Hollywood is experimenting with Internet downloading services that charge a few dollars a movie or charge a monthly subscription fee like Movielink, CinemaNow and Starz on RealNetworks. Still, these seem half-hearted efforts so far with a selection that is far more limited than at a neighborhood Blockbuster store or Netflix, the popular mail-order movie rental service.

"My advice to Hollywood is to really start selling online," said Bram Cohen, the 29-year-old programmer who created the BitTorrent software. "They have nothing that vaguely competes with Netflix."

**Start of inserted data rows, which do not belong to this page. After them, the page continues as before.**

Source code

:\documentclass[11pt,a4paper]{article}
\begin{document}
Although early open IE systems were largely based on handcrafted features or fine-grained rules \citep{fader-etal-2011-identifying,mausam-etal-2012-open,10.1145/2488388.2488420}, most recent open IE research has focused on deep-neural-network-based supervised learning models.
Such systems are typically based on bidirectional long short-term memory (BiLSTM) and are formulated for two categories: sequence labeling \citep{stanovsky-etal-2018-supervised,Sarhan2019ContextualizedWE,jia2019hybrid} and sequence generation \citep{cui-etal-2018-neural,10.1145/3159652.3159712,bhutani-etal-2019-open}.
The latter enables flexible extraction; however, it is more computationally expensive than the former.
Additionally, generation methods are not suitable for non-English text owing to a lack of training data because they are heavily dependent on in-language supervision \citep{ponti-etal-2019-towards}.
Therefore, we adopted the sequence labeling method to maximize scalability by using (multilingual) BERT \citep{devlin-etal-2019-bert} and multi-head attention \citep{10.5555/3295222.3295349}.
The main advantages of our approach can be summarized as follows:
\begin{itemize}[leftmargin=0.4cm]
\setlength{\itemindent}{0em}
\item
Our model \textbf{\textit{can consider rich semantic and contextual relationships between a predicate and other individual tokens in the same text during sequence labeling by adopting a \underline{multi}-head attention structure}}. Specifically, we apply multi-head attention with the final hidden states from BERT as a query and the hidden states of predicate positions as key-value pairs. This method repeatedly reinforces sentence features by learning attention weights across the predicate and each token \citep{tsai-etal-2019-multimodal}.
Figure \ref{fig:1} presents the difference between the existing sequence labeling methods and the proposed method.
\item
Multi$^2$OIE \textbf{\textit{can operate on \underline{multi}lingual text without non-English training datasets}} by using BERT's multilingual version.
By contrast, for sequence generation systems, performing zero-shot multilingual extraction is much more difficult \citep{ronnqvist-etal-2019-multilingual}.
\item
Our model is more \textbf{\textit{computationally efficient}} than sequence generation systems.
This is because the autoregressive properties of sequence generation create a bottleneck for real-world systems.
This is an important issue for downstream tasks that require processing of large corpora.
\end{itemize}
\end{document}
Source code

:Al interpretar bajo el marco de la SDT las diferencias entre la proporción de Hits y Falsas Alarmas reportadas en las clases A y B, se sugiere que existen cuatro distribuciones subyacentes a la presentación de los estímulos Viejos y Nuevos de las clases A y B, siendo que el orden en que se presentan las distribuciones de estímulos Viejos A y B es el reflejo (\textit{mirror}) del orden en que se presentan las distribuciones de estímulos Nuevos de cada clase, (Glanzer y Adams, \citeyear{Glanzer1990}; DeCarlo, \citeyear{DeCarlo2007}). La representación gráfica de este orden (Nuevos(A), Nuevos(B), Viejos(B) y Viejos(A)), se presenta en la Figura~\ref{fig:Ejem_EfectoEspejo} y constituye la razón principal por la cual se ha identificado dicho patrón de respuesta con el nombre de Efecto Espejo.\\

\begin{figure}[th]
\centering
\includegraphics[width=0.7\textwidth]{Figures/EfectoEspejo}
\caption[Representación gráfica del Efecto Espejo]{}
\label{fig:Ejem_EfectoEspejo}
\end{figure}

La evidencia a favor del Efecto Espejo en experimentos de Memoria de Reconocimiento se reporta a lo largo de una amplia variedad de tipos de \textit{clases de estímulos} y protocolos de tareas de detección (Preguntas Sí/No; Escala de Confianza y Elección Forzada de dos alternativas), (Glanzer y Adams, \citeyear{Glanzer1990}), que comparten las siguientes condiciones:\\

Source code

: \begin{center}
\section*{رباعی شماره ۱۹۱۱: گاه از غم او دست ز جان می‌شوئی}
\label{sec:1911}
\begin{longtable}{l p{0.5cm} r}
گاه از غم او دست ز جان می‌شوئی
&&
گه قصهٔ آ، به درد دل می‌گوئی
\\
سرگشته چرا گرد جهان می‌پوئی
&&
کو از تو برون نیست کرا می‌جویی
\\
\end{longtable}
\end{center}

Netflix is investing in developing online distribution technology. The biggest obstacle, said Neil Hunt, its chief product officer, is that it cannot obtain the electronic rights from Hollywood to offer anything like its 45,000-title library of DVD's. "The goal of the studios is to preserve the DVD revenue stream," he said.

Hollywood's leading lobbyist understands the challenge. "It's not enough just to sue," Mr. Glickman said. "The industry has to develop hassle-free, reasonable-cost ways to offer movies over the Internet."